Isto diz respeito a toda a gente: a discussão sobre Auschwitz já não deve ser acerca da impossibilidade de pensar sobre um mal infinitamente absoluto, ou que entretanto se tornou absolutamente banal para os seus praticantes. A comemoração dos 60 anos da libertação do campo de extermínio nazi deve fazer-nos pensar também noutras coisas. Durante aqueles anos houve demasiada gente a saber o que se passava e não fez nada: na Alemanha, na Croácia, na Roménia, em França, na Polónia, por todo o lado. Cidadãos que seriam pessoas decentes numa sociedade em paz pactuaram com o crime inimaginável por omissão (é claro que há as excepções, mas são tão excepcionais que os seus nomes são conhecidos: no Museu do Holocausto em Washington há uma exposição com as fotografias e os nomes daqueles que ajudaram os judeus. Entre eles o do cônsul português de Bordéus).
Isto diz respeito a cada um de nós: o que é que eu faria, como me comportaria perante uma situação idêntica? Do que estaríamos dispostos a abdicar e como lutaríamos para que não fosse posta em marcha uma máquina tão tenebrosa debaixo dos nossos olhos? No limite, se assumirmos que jamais pactuávamos com uma sociedade que nos impelia para a prática de crimes, podemos aplicar esta ética do comportamento a outras situações menos catastróficas: se eu não pactuaria com situações limite como esta, mesmo que o pagasse com a privação da liberdade ou da própria vida (é fácil dizer), qual é o meu limite enquanto cidadão? Quais são os crimes que eu permito que o meu Estado cometa? Qual é o meu contributo para contrariar a passividade geral, que leva a aceitar as coisas tal como elas estão? Por que razão uma ditadura durou tanto tempo em Portugal?

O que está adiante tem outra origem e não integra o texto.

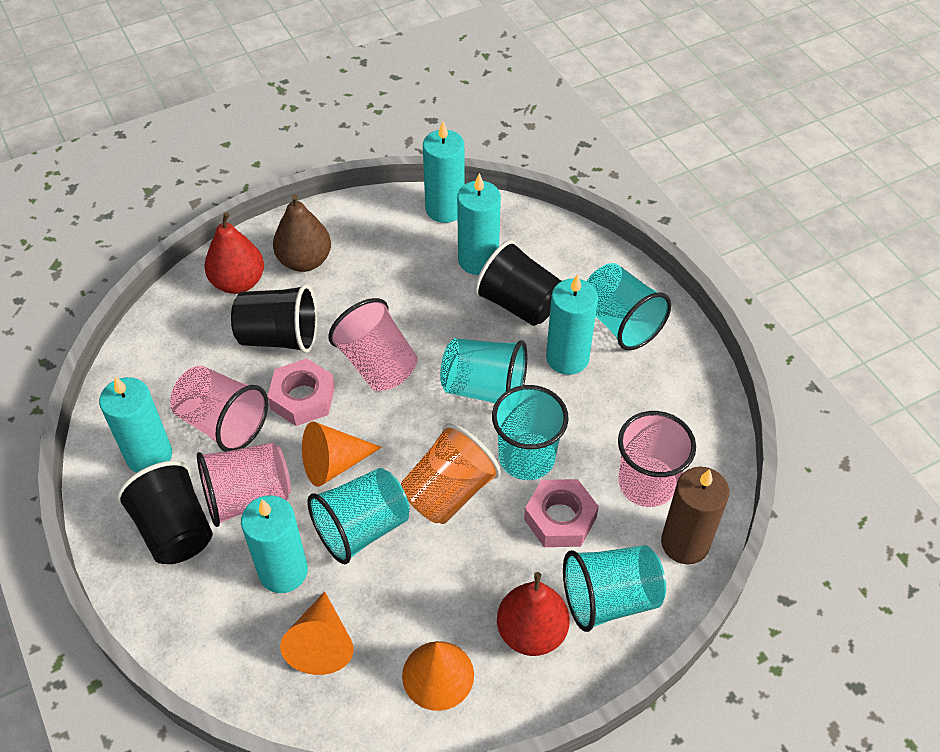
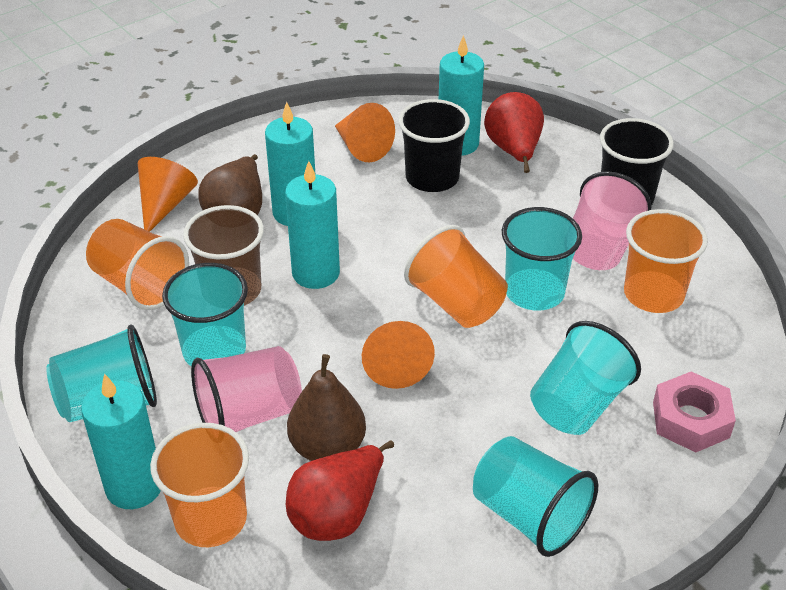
black cup: 3 -> 2
brown candle: 1 -> 0
brown cup: 0 -> 1
brown pear: 1 -> 2
orange cup: 1 -> 4
pink cup: 4 -> 2
pink nut: 2 -> 1
turquoise candle: 5 -> 4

Finalmente: qual é a diferença entre mim, cidadão português comum, e os alemães normais que viviam subjugados ao nazismo, mas que nada fizeram quando viram o filhos chamados para aquela guerra, ou quando perceberam que as famílias judias estavam a desaparecer? Se países de gente civilizada permitiram o Holocausto, o que nos garante que hoje estamos a salvo de nós mesmos e da natureza do mal que nos assola de tempos a tempos, e é conteporizado pela passividade de grandes maiorias? A resignação, tanto do lado dos carrascos como das vítimas, é uma das calamidades da Humanidade. Esta efeméride devia lembrar-nos disso.